Speaker
Description
Metastable domains of fluctuating topological charges can change the chirality of quarks and induce local parity violation
in quantum chromodynamics. This can lead to observable charge separation along the strong magnetic field produced in relativistic heavy-ion collisions, a phenomenon called the chiral magnetic effect (CME). The magnetic field is generated by spectator protons and therefore best measured by the 1st-order harmonic plane ($\Psi_{1}$) using the spectator neutrons. The 2nd-order harmonic plane ($\Psi_{2}$), on the other hand, estimates the initial participant geometry, connected to the elliptic flow anisotropy ($v_{2}$).

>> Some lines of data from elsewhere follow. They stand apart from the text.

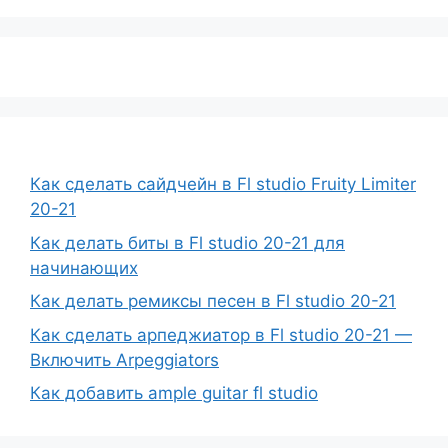
Как сделать сайдчейн в Fl studio Fruity Limiter
20-21
Как делать биты в Fl studio 20-21 для
начинающих
Как делать ремиксы песен в Fl studio 20-21
Как сделать арпеджиатор в Fl studio 20-21 —
Включить Arpeggiators
Как добавить ample guitar fl studio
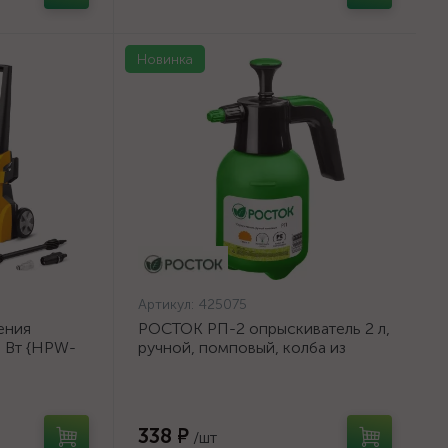
Новинка
Артикул:
425075
ения
РОСТОК РП-2 опрыскиватель 2 л,
0 Вт {HPW-
ручной, помповый, колба из
полиэтилена {425075}
338 ₽
/шт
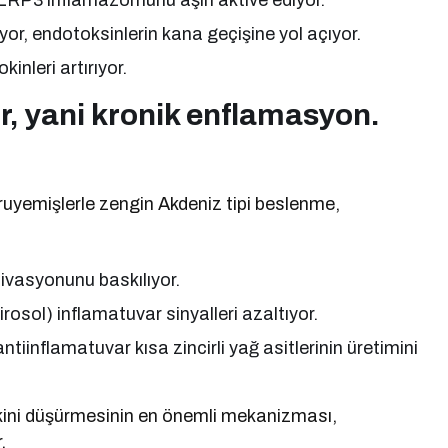
 NLRP3 inflamazomunu aşırı aktive ediyor.
or, endotoksinlerin kana geçişine yol açıyor.
inleri artırıyor.
r, yani kronik enflamasyon.
uruyemişlerle zengin Akdeniz tipi beslenme,
vasyonunu baskılıyor.
irosol) inflamatuvar sinyalleri azaltıyor.
tiinflamatuvar kısa zincirli yağ asitlerinin üretimini
iskini düşürmesinin en önemli mekanizması,
.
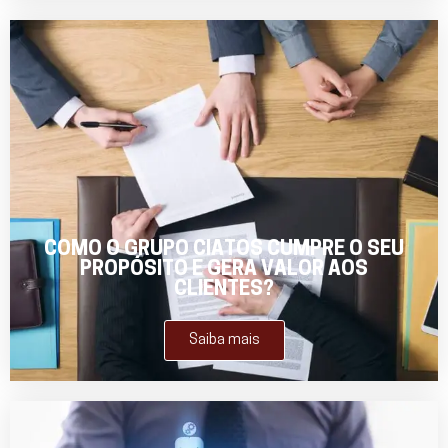
COMO O GRUPO CIATOS CUMPRE O SEU
PROPÓSITO E GERA VALOR AOS
CLIENTES?
Saiba mais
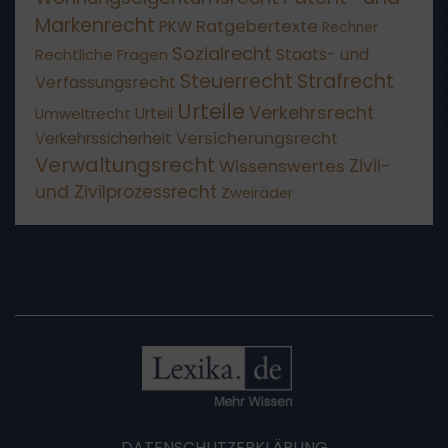
Markenrecht
Ratgebertexte
PKW
Rechner
Sozialrecht
Staats- und
Rechtliche Fragen
Steuerrecht
Strafrecht
Verfassungsrecht
Urteile
Verkehrsrecht
Umweltrecht
Urteil
Versicherungsrecht
Verkehrssicherheit
Verwaltungsrecht
Wissenswertes
Zivil-
und Zivilprozessrecht
Zweiräder
DATENSCHUTZERKLÄRUNG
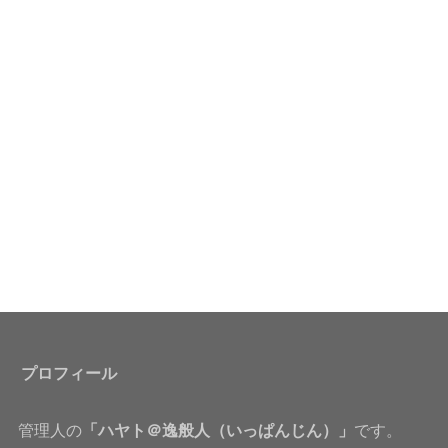
プロフィール
管理人の
「ハヤト＠逸般人（いっぱんじん）」
です。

A major background source for CME measurements is the intrinsic particle correlation coupled with $v_{2}$. In heavy-ion collisions, the $\Psi_{1}$ and $\Psi_{2}$ are correlated, thus the CME and the $v_{2}$-induced background are entangled.
In small system p+Au and d+Au collisions, the $\Psi_{2}$ is entirely due to geometry fluctuations, and thus $\Psi_{1}$ and $\Psi_{2}$ are uncorrelated. A correlation measurement w.r.t. $\Psi_{1}$ is only sensitive to CME while the $v_{2}$-induced background is averaged to zero. Likewise, a correlation measurement w.r.t. $\Psi_{2}$ is only sensitive to $v_{2}$-induced background while any CME is averaged to zero.
In this poster, we will present the STAR measurements of three-particle correlation in p+Au and d+Au collisions
at $\sqrt{s_{\rm NN}}$ = 200 GeV with respect to $\Psi_{1}$ of spectator neutrons measured by the STAR ZDC-SMD detectors. Measurements with respect to $\Psi_{2}$ are also reported, which shed light on the background contamination in similar measurements in heavy-ion collisions.
| Preferred Track | QCD in small systems |
|---|---|
| Collaboration | STAR |